Nato-Gipfel:Eine Einigung und drei Opfer

Den Streit über einen neuen Generalsekretär konnte die Nato gerade noch beilegen: So klingt der Gipfel halbwegs harmonisch aus - dennoch ist Schaden angerichtet worden.

Martin Winter

Es hatte ein Gipfel der Harmonie werden sollen. Doch er wurde von einem schweren Streit um die Nachfolge des scheidenden Generalsekretärs der Nato überschattet. Auch wenn der in letzter Minute und nach erheblichen Druck aller übrigen Alliierten auf die Türkei so gerade noch beigelegt werden konnte, ist ein nur schwer reparabler Schaden angerichtet worden.

Nato-Gipfel: Der scheidende Nato-Generalsekretär Jaap de Hoop Scheffer (rechts) neben dem künftigen Anders Fogh Rasmussen.

Der scheidende Nato-Generalsekretär Jaap de Hoop Scheffer (rechts) neben dem künftigen Anders Fogh Rasmussen.

(Foto: Foto: AFP)

Dass die Nato sich über die Besetzung des Postens ihres Generalsekretärs so sehr verzankt, dass sie sich beinahe in eine schwere Krise stürzt, spricht nicht dafür, dass sich das größte Militärbündnis der Welt zu seinem 60. Geburtstag in einem guten Zustand befindet.

Im Gegenteil. Dass alle diplomatischen Sicherungen versagt und alle politischen Einschätzungen des türkischen Widerstandes gegen den dänischen Ministerpräsidenten falsch gelegen haben, zeugt von gefährlichen Verständigungsschwierigkeiten unter den Partnerländern.

Aber nicht nur das. Indem sich die Türkei öffentlich so lange gegen den Willen aller anderen 27 Nato-Staaten gestellt hatte, verletzte sie eine Regel, die für das Funktionieren der Allianz wichtig ist: Entscheidungen werden so lange diskret gesucht, bis ein Konsens gefunden ist.

Es gibt drei Opfer des türkischen Vorgehens: Erstens tritt der dänische Ministerpräsident Anders Fogh Rasmussen sein neues Amt als Nato-Generalsekretär nun politisch beschädigt an. Weil die Türkei ihn wegen seiner Haltung im Streit um die Mohammed-Karikaturen kritisierte, in dem er sich auf die Seite der Pressefreiheit gestellt und eine von islamischen Ländern geforderte Entschuldigung abgelehnt hatte, gibt sie ihn in der islamischen Welt für Angriffe frei.
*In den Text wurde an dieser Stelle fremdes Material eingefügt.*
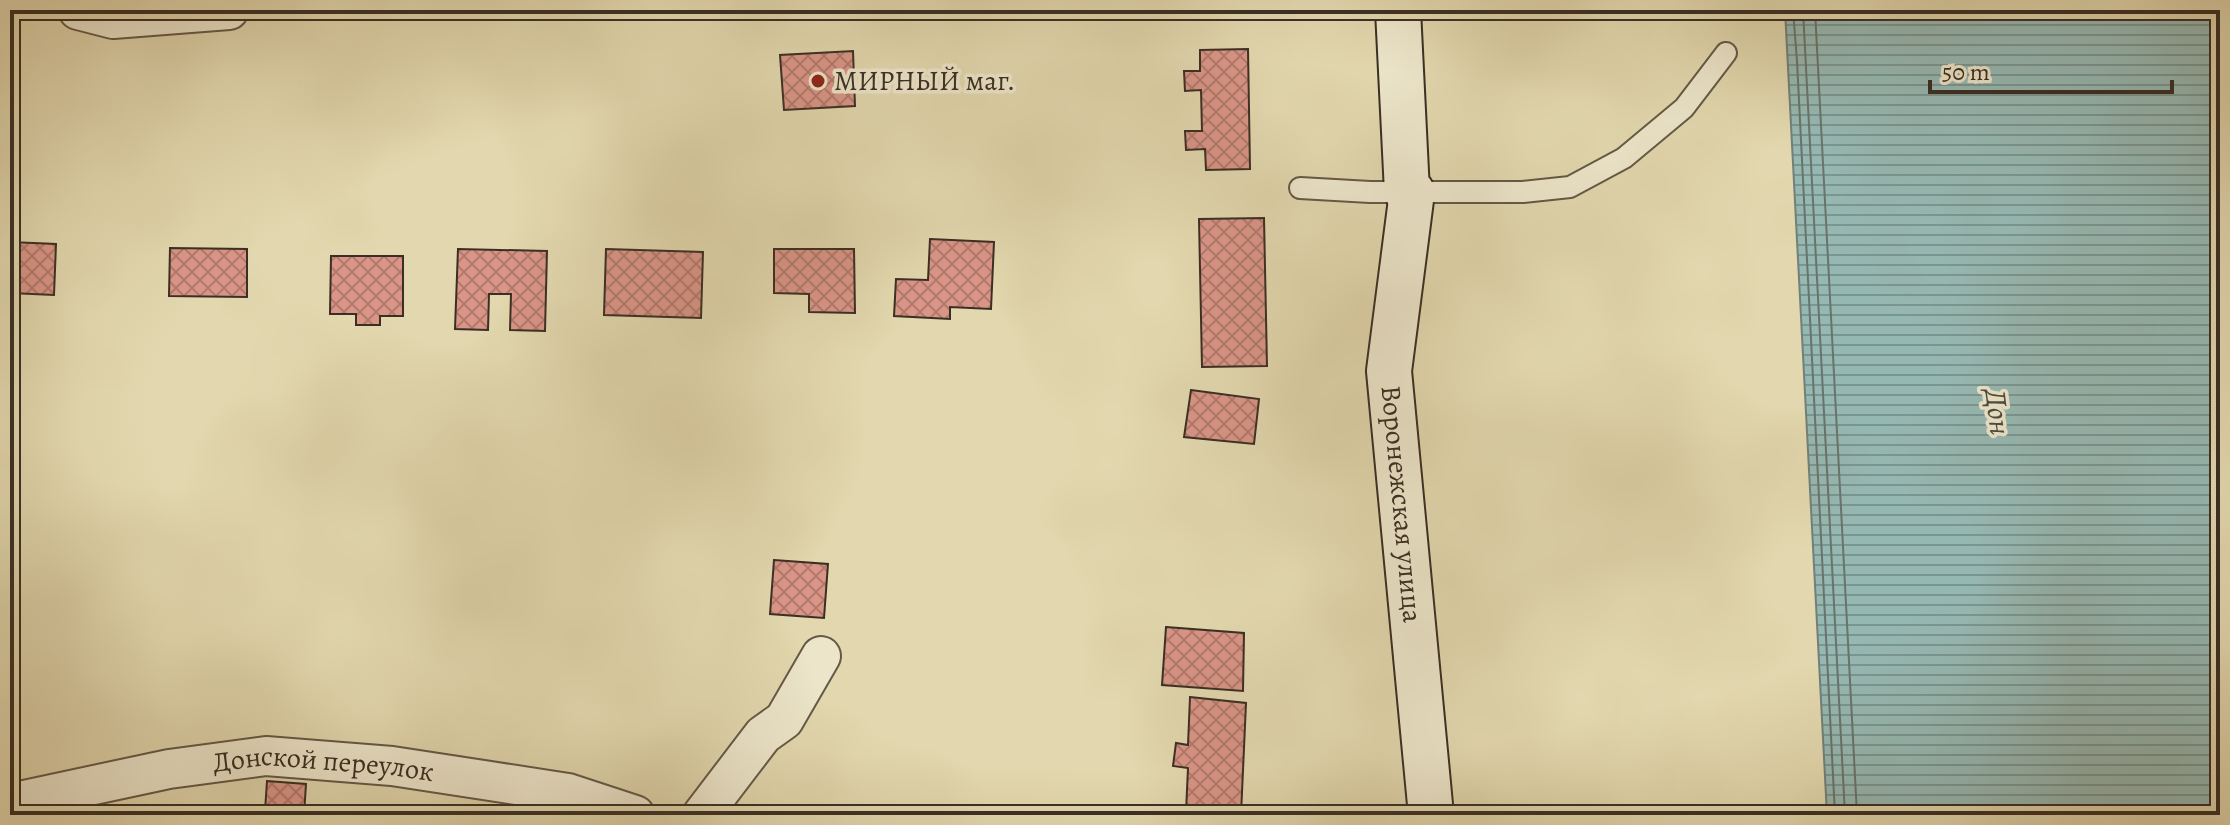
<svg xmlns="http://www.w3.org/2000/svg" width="2230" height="825" viewBox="0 0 2230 825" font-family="Alegreya,serif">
<defs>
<pattern id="water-rules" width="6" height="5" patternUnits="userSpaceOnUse" patternTransform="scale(2)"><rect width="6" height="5" fill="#96b8b2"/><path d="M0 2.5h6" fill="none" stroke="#7b9691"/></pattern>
<pattern id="building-cross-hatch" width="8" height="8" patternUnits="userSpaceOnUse" patternTransform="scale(2)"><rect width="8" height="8" fill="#da9587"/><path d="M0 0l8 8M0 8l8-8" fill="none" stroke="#b27a6e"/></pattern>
</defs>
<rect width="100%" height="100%" fill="#e2d7ae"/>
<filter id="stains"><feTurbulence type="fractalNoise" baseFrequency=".0025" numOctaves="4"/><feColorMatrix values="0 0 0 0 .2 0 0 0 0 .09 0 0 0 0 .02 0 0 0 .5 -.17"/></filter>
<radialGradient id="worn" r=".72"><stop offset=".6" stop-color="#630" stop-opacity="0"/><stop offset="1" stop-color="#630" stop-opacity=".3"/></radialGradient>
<path fill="url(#water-rules)" stroke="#718179" stroke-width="2" d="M1785,10H2220V815H1827Z"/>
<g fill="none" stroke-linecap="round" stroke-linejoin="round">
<path stroke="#68746b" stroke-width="2" d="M1793,10L1797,61L1835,815
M1803,10L1845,815
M1815,10L1857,815"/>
</g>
<path fill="url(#building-cross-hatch)" stroke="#3a2f24" stroke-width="2" d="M1248,49L1250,169L1206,170L1205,149L1186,150L1185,131H1202L1201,90L1185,91L1184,71H1200V50Z
M853,51L855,106L784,110L780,55Z
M1264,218L1267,366L1202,367L1199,219Z
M930,239L994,242L991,309L950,307V319L894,316L896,279L928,280Z
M10,242L56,244L54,295L10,293Z
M170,248L247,249V297L169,296Z
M458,249L547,251L545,331L510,330L511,294H489L488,330L455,329Z
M606,249L703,252L701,318L604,315Z
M774,249H854L855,313L809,312V294L774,293Z
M331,256H403V316H380V325H356V314H330Z
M1191,390L1259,399L1254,444L1184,437Z
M774,560L828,564L824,618L770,614Z
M1166,627L1244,633L1243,691L1162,685Z
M1190,697L1246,703L1241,815L1186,812L1188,768L1173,766L1176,743L1188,745Z
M267,781L306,784L304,815H219L220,808L265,811Z"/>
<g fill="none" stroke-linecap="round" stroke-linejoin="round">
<g stroke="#645946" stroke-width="24">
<path id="lane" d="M1300,188L1370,192H1523L1570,187L1624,158L1684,108L1726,53"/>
</g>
<g stroke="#645946" stroke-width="42">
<g id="street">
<path d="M78,10L113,19L229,10"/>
<path id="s1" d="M10,803L169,769L266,756L392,766L568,793L635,815"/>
<path d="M702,815L763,735L784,720L821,656"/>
</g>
</g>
<g stroke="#3a2f24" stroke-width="48">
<g id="secondary">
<path d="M1398,10L1407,192"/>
<path id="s2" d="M1412,192L1389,371L1431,815"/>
</g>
</g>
<use href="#lane" stroke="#ece5ca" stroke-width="20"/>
<use href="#street" stroke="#ece5ca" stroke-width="38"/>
<use href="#secondary" stroke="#ece5ca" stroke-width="44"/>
</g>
<circle fill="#8f2418" stroke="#ece5ca" stroke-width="3" cx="818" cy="81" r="8"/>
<g text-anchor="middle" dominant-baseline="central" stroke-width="7" stroke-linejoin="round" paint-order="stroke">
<g font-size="28" fill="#3a2f24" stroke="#ece5ca" text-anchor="start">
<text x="834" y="81">МИРНЫЙ маг.</text>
</g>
<g font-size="28" fill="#3a2f24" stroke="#ece5ca">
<text stroke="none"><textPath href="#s2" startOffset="314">Воронежская улица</textPath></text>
<text stroke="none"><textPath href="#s1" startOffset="318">Донской переулок</textPath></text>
</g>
<g font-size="30" font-style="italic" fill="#4c4a40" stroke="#ece5ca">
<text transform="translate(1998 412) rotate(83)">Дон</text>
</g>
</g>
<rect width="2230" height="825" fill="none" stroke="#e2d7ae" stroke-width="40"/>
<rect x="12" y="12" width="2206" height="801" fill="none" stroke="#3a2f24" stroke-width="4"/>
<rect x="20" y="20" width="2190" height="785" fill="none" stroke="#3a2f24" stroke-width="2"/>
<path d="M1930 80v12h242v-12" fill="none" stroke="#3a2f24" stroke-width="4"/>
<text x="1942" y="80" font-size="24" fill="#3a2f24" stroke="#ece5ca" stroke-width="6" paint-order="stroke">50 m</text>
<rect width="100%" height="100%" filter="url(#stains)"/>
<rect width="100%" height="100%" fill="url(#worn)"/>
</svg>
Zweitens ist die Nato beschädigt. Die steht vor aller Welt als eine Organisation da, die zwar die Werte der Freiheit verteidigt, in deren Reihen sich aber ein Land befindet, das zu diesen Werten ein vorsichtig gesagt schwieriges Verhältnis zu haben scheint. Und das dritte Opfer ist die Türkei selber. Was immer sich Ministerpräsident Recep Tayyip Erdogan bei seinen öffentlichen Attacken auf Rasmussen "im Auftrag vieler islamischer Staaten" gedacht hat, sehr langfristig kann es nicht gewesen sein.

Die Nato hat ein langes Gedächtnis und dafür, dass Ankara dem französischen Staatspräsidenten Nicolas Sarkozy und der deutschen Bundeskanzlerin Angela Merkel den Gipfel in Straßburg und Kehl beinahe ruiniert hat, wird es irgendwann bezahlen müssen.

Noch schwerwiegender aber wird die Wirkung auf die europäischen Ambitionen der Türkei sein. Man muss nicht so weit gehen, wie einige deutsche Christdemokraten, die die Einstellung der Beitrittsverhandlungen mit der Türkei fordern.

Aber die Europäer müssen sich schon die Frage stellen, wes Geistes Kind denn ein Land ist, dessen politische Spitze einen für das Amt des Nato-Generalsekretärs durchaus geeigneten Kandidaten deswegen zu verhindern versucht hat, weil der, wie es von einem demokratischen Regierungschef zu erwarten ist, Angriffe auf die Pressefreiheit abgewehrt hat.

Wer in die Europäische Union hinein will, der muss sich auf ihre konstituierenden Werte verpflichten, und die sind nicht verhandelbar. Dazu gehören die Freiheit der Presse und die Freiheit der Meinung. Und dazu gehört auch die Verteidigung dieser Freiheiten. Ihr Vorgehen in der Nato, aber auch ihr Umgang mit kritischen Journalisten im eigenen Land begründen erhebliche Zweifel, dass die Türkei schon europatauglich ist. Die Europäische Union darf nicht weiter darüber hinwegschauen, dass der Graben zwischen ihren Werten und denen der Türkei größer ist, als man in Brüssel so gerne glauben möchte.